Your task: Out of the entries that follow, copy each line containing "cervical".
-----
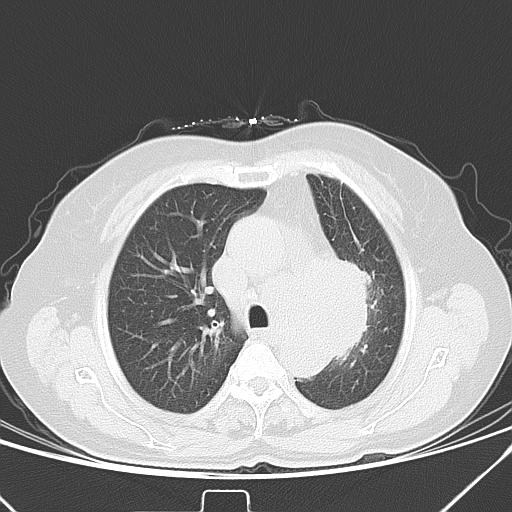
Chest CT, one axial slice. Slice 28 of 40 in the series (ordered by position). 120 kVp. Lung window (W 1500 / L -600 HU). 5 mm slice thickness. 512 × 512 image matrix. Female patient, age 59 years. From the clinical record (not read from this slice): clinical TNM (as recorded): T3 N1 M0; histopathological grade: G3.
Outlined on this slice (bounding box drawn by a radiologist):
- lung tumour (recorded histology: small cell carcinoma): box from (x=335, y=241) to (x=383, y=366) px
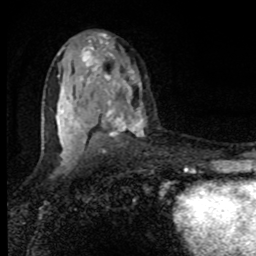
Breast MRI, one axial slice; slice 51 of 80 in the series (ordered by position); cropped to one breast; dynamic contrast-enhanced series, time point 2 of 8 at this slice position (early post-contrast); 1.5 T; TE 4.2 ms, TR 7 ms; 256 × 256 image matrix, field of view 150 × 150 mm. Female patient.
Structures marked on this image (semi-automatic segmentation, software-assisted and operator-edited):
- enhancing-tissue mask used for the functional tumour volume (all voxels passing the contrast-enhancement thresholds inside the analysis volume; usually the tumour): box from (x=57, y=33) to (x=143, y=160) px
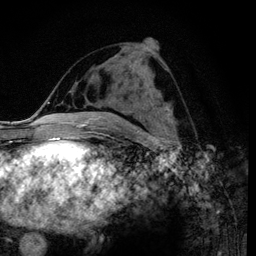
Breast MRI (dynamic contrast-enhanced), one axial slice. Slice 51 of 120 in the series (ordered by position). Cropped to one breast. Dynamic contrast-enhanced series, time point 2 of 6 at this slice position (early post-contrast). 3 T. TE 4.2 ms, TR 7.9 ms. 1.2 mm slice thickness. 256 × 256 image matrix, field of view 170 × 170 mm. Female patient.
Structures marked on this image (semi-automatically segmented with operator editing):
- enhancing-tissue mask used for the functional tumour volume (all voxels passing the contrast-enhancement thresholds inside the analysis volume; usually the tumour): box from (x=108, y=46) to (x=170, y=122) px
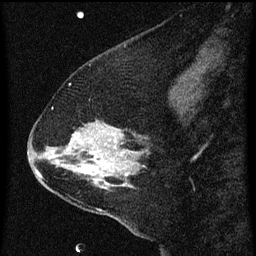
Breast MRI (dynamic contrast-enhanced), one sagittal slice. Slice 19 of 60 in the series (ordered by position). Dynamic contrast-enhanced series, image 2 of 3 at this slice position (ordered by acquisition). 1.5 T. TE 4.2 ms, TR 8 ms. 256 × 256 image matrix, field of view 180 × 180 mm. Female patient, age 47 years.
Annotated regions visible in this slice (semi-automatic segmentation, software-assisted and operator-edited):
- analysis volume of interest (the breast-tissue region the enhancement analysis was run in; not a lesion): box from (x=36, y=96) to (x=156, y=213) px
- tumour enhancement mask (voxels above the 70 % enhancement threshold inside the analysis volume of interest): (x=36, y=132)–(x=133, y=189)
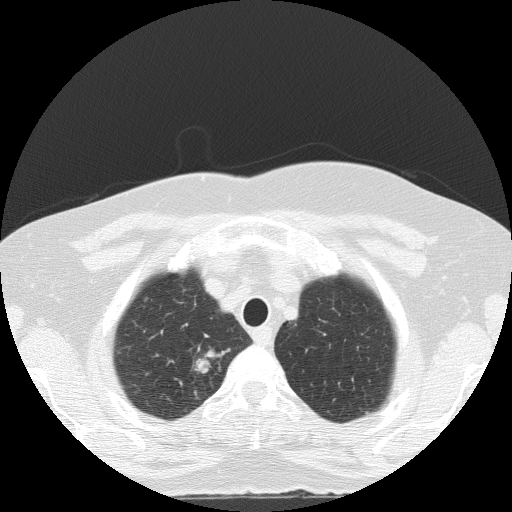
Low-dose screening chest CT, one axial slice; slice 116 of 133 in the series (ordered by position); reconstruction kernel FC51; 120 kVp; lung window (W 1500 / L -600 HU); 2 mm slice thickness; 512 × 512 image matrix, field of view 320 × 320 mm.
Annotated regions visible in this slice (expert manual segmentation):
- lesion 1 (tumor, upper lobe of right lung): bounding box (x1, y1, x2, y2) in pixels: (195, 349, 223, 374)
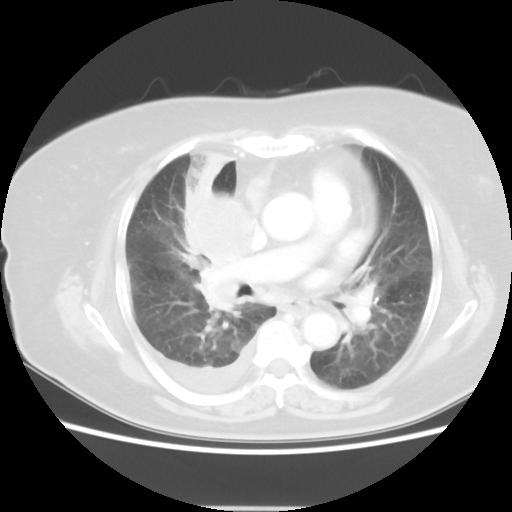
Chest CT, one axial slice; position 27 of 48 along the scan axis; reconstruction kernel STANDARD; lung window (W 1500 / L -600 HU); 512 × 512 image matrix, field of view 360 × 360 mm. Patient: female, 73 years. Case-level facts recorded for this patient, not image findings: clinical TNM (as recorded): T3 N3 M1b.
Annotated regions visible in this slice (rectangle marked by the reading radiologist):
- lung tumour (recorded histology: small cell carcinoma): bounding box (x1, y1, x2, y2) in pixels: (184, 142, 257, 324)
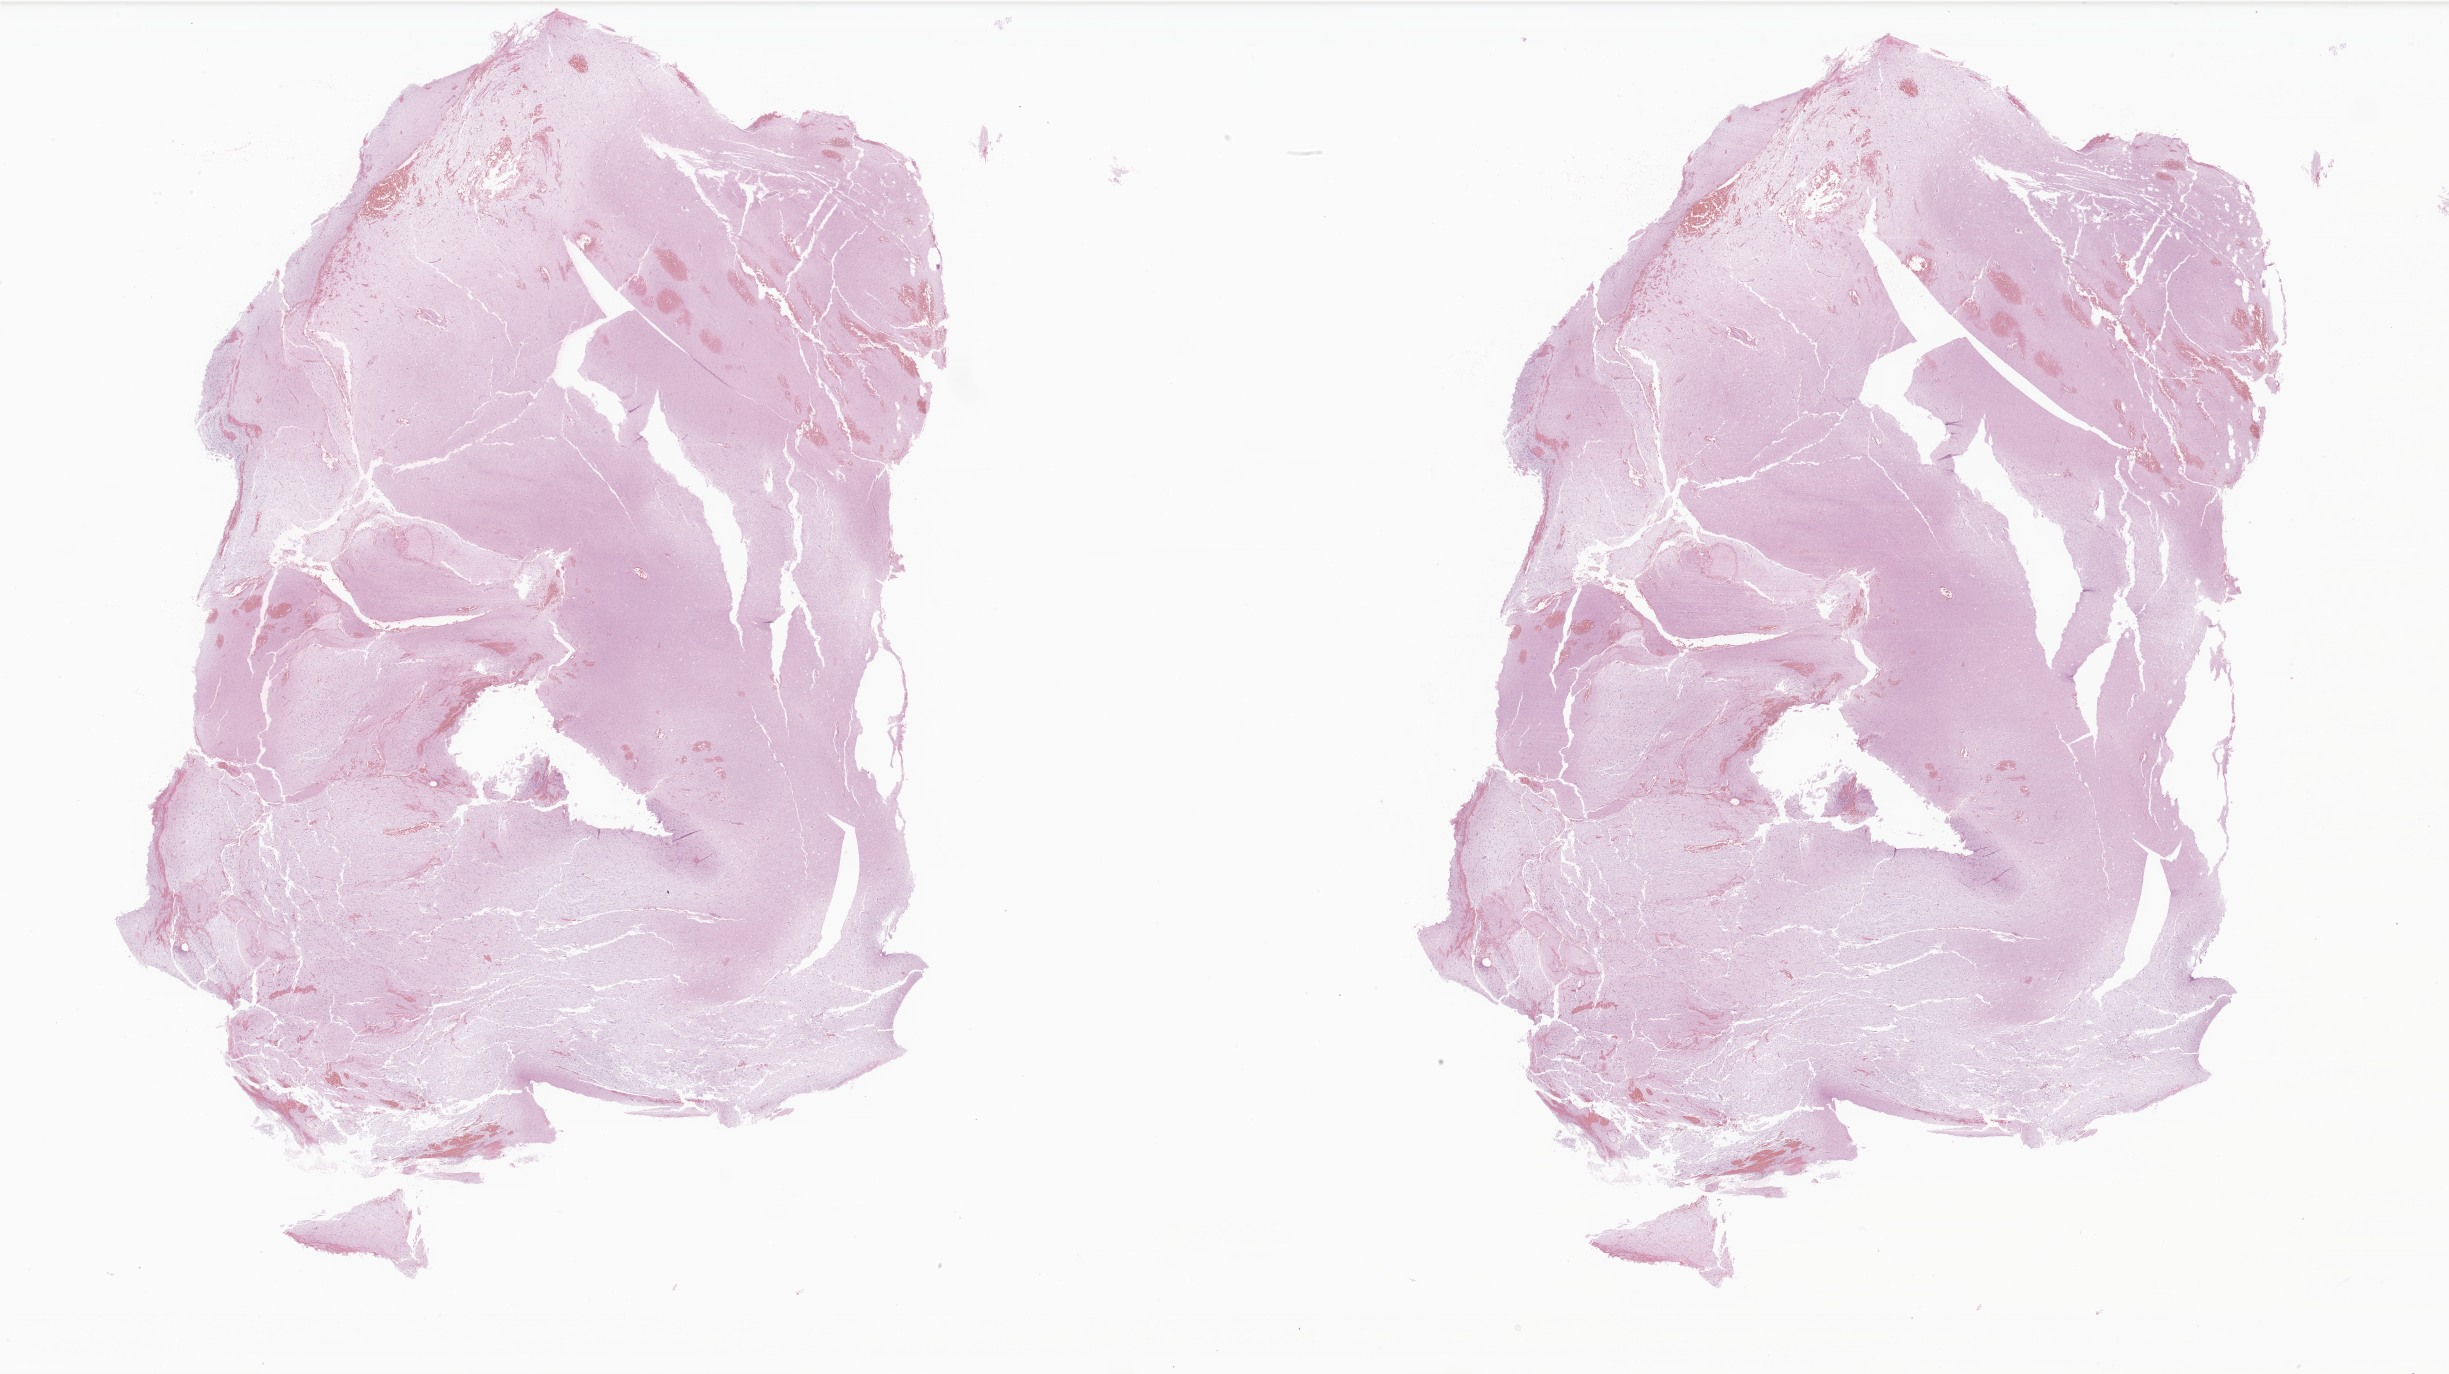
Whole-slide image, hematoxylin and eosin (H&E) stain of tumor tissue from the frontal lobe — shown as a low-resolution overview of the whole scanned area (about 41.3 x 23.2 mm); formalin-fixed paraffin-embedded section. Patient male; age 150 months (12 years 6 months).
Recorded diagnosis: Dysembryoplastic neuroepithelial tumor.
-----
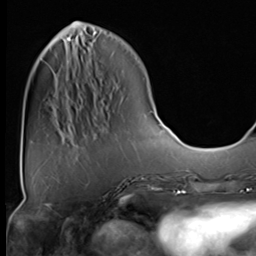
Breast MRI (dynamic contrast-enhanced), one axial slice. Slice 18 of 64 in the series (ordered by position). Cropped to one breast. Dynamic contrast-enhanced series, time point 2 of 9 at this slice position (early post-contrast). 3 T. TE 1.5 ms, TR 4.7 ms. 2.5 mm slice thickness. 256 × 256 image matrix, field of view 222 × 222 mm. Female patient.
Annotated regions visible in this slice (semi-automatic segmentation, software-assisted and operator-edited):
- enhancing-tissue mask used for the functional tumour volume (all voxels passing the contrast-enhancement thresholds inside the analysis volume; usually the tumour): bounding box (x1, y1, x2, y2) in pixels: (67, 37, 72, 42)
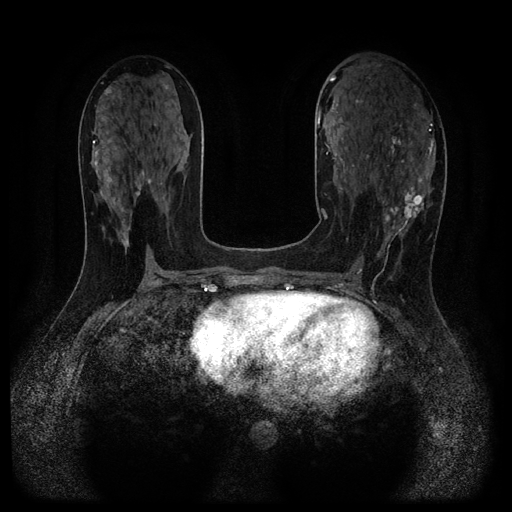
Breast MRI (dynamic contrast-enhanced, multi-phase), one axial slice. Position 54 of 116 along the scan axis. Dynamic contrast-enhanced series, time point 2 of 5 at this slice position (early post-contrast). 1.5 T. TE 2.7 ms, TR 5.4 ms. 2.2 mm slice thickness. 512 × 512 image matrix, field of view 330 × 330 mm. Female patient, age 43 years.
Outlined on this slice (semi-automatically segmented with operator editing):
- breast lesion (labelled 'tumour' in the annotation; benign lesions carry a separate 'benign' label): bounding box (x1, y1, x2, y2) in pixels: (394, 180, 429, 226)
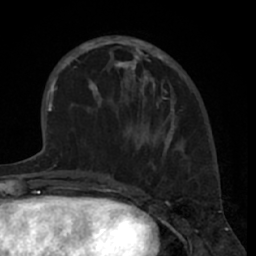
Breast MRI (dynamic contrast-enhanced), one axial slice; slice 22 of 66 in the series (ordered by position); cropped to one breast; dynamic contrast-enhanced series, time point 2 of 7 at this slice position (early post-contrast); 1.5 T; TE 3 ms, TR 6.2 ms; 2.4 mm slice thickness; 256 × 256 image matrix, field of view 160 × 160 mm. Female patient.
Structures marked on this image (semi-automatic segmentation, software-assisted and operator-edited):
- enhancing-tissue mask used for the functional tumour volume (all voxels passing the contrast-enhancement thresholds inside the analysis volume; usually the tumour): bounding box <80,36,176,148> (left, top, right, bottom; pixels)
-----
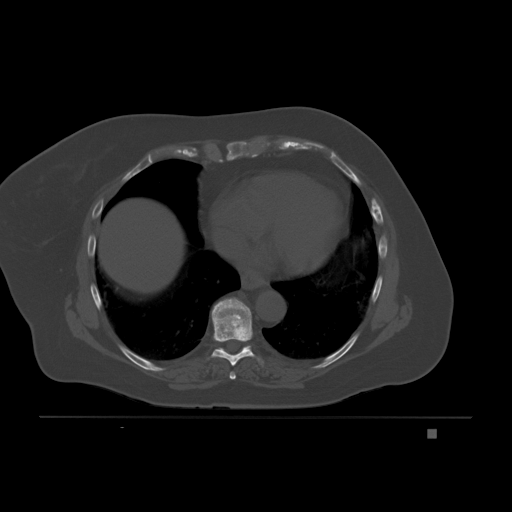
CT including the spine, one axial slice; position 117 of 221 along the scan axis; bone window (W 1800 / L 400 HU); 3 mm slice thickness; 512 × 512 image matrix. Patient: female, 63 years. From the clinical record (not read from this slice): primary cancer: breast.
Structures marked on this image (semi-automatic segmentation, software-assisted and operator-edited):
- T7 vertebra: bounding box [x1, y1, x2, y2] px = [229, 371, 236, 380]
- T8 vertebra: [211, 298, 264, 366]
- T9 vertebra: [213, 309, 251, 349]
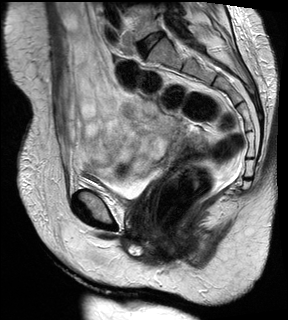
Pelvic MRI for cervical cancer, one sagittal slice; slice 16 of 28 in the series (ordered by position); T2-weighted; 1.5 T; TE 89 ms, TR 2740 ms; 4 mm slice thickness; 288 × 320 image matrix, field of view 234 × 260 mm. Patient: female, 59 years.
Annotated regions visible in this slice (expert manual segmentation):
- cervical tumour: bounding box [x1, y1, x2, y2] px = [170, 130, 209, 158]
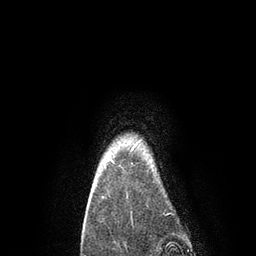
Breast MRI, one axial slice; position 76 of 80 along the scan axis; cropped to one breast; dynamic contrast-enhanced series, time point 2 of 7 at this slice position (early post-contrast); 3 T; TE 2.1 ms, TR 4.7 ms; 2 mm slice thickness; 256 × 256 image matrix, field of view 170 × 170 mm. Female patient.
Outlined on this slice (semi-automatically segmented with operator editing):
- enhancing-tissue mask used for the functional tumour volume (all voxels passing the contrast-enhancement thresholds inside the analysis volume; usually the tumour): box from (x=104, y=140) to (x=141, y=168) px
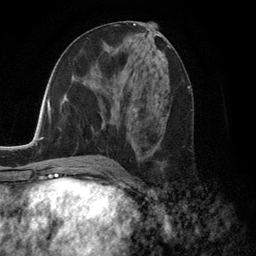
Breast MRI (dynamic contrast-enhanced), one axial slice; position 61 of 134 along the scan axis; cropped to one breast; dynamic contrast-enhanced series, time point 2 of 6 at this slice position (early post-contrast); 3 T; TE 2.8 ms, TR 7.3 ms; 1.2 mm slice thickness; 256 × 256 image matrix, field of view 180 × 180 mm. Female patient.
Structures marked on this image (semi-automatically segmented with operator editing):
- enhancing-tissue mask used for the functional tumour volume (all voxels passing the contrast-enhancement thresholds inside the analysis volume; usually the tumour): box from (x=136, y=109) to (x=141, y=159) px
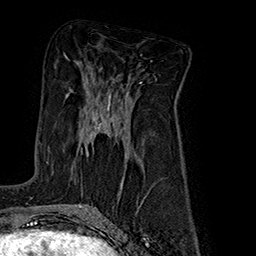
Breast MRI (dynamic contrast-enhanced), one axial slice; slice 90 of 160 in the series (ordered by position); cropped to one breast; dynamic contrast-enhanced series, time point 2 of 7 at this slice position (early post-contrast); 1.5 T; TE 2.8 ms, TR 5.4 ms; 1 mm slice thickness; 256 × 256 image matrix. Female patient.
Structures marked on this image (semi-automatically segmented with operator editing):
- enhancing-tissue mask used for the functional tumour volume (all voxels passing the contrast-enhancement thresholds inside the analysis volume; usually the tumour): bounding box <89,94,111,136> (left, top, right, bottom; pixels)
-----
Reply to the exercise:
Pelvic MRI for cervical cancer, one sagittal slice; slice 16 of 28 in the series (ordered by position); T2-weighted; 1.5 T; TE 89 ms, TR 2740 ms; 4 mm slice thickness; 288 × 320 image matrix, field of view 234 × 260 mm. Patient: female, 59 years.
- cervical tumour: bounding box [x1, y1, x2, y2] px = [170, 130, 209, 158]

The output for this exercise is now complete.